=== KETENTUAN TUGAS 1 ===
Menurut bacaan tentang otonomi daerah, sejak tanggal berapa pelaksanaan otonomi daerah di Indonesia dimulai?
=== KETENTUAN TUGAS 2 ===
Kutip bacaan tentang otonomi daerah, semuanya mulai dari "Tapi, ternyata tujuan" terus ke bawah hingga "dan masih rancu.".

=== BACAAN ===
----------------

Kerancuan Sistem Otonomi Daerah
Indonesia
Oleh : B.M Mulyanto
Indonesia adalah negara yang menerapkan sistem otonomi daerah dalam
pelaksaan pemerintahaan. Pelaksanaan otonomi daerah di indonesia sudah 14 tahun,
dimulai pada 1 Januari 2001-yang bertujuan untuk mengurangi beban pemerintah
pusat dan campur tangan tentang masalah kecil bidang pemerintah di tingkat
lokal, meningkatkan dukungan dan partisipasi dalam penyelenggaraan kegiatan
pemerintahan loka, untuk melatih masyarakat agar dapat mengatur urusan rumah
tangganya sendiri dan untuk mempercepat bidang pelayanan umum pemerintah kepada
masyarakat.
Tapi, ternyata tujuan adanya sistem otonomi daerah tidak baik bagi
Indonesia, terlihat masih banyaknya kerancuan dalam penerapannya dan potensi
konflik besar antara pemerintah pusat dan pemerintah daerah. Kerancuan disini
lebih melihat pasal 18 UUD NRI 1945 dan konflik yang terjadi lebih utama
berkaitan dengan sumber daya alam dan sumber daya pendapatan. Walau sudah dua
kali rezim undang-undang mengatur hubungan kewenangan mengenai pemanfaatan
sumber daya alam dan sumber daya lainya antara pemerintah pusat dan pemerintah
daerah yang tercantum dalam UU No 22 Tahun 1999 tentang otonomi daerah dan UU
No 25 Tahun 1999 tentang Perimbangan Keuangan Pusat dan Daerah, yang di
gantikan oleh UU No 32 Tahun 2004 tentang Pemerintahan Daerah dan UU No 33
Tahun 2004 tentang Perimbangan Keuangan Pusat dan Daerah, berdasrkan pada pasal
18A ayat (2) UUD 1945, yang masih sulit sekali di tafsirkan dan masih rancu.
Sehingga berujung konflik pengelolaan sumber daya alam yang selalu merugikan
kepentingan pemerintahan daerah.
Seperti contoh kasus yang terjadi di kabupaten Bangkalis Provinsi
Riau yang memiliki eksplorasi minyak bumi. Dahulu sebelum pelaksanaan otonomi
daerah, pemerintah pusat lebih banyak menyerap dari pembagian hasil eksplorasi
minyak bumi antara pemerintah dan perusahaan asing multinasional. Dilihat dari
data tahun 1998 tentang dana bagi hasil eksplorasi minyak bumi yang
pengalirannya tanpa berujung ke pemerintah pusat sampai 30 trilyiun rupiah
pertahun. Sedangkan pemngembaliannya ke kabupaten Bengkalis hanya 0,007 persen
pertahun berkisaran 80 miliar rupiah. Jumlah 80 miliyar ini yang membiayai APBD
kabupaten Bengkalis selama setahun. Dikajian dari asas keadilan pengaturan dana
bagi hasil, bahwa belum sepenuhnya memenuhi syarat keadilian bagi masyarakat
tingkat daerah.

----------------

=== DATA MENTAH ===
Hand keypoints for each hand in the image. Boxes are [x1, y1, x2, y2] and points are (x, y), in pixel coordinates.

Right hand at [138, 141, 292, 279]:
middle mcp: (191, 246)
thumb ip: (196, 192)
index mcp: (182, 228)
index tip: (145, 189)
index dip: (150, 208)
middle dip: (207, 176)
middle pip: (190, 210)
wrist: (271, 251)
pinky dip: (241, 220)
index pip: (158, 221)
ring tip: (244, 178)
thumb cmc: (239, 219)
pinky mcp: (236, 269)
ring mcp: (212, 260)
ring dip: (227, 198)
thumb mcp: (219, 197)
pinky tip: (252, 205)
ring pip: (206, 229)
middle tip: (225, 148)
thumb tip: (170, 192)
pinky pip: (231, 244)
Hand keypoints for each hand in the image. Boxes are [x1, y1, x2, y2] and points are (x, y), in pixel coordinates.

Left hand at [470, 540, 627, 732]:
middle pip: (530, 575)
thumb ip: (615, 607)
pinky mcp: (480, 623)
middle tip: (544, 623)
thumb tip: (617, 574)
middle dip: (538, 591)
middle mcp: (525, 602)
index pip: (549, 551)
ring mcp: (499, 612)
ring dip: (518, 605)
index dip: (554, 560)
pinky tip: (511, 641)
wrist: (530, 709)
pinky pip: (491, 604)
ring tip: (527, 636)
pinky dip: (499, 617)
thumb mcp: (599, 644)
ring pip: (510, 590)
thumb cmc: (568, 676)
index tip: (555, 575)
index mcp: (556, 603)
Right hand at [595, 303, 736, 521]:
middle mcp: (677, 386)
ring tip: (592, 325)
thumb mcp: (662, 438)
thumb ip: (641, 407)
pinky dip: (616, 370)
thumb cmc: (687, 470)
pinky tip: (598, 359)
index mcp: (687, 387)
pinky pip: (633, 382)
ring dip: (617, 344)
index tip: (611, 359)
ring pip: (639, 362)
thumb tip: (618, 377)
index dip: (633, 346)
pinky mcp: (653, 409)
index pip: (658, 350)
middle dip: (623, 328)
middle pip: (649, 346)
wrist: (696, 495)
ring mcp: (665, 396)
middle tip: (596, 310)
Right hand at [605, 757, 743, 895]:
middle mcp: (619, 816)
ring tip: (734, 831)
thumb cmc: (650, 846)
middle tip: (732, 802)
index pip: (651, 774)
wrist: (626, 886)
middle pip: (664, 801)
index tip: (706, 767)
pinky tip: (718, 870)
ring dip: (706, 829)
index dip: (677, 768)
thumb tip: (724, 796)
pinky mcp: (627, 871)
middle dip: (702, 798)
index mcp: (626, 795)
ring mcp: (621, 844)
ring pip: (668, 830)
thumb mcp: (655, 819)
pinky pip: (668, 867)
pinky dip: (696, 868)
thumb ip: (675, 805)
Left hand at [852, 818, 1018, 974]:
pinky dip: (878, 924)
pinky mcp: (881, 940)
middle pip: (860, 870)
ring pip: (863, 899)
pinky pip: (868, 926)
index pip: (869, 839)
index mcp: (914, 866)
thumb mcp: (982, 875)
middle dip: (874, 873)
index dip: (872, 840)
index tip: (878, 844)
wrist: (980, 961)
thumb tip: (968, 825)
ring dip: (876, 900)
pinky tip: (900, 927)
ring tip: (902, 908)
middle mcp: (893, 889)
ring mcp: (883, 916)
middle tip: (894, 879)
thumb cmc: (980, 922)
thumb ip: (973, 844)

----------------

=== JAWABAN TERTULIS 1 ===
1 Januari 2001.

=== JAWABAN TERTULIS 2 ===
Tapi, ternyata tujuan adanya sistem otonomi daerah tidak baik bagi
Indonesia, terlihat masih banyaknya kerancuan dalam penerapannya dan potensi
konflik besar antara pemerintah pusat dan pemerintah daerah. Kerancuan disini
lebih melihat pasal 18 UUD NRI 1945 dan konflik yang terjadi lebih utama
berkaitan dengan sumber daya alam dan sumber daya pendapatan. Walau sudah dua
kali rezim undang-undang mengatur hubungan kewenangan mengenai pemanfaatan
sumber daya alam dan sumber daya lainya antara pemerintah pusat dan pemerintah
daerah yang tercantum dalam UU No 22 Tahun 1999 tentang otonomi daerah dan UU
No 25 Tahun 1999 tentang Perimbangan Keuangan Pusat dan Daerah, yang di
gantikan oleh UU No 32 Tahun 2004 tentang Pemerintahan Daerah dan UU No 33
Tahun 2004 tentang Perimbangan Keuangan Pusat dan Daerah, berdasrkan pada pasal
18A ayat (2) UUD 1945, yang masih sulit sekali di tafsirkan dan masih rancu.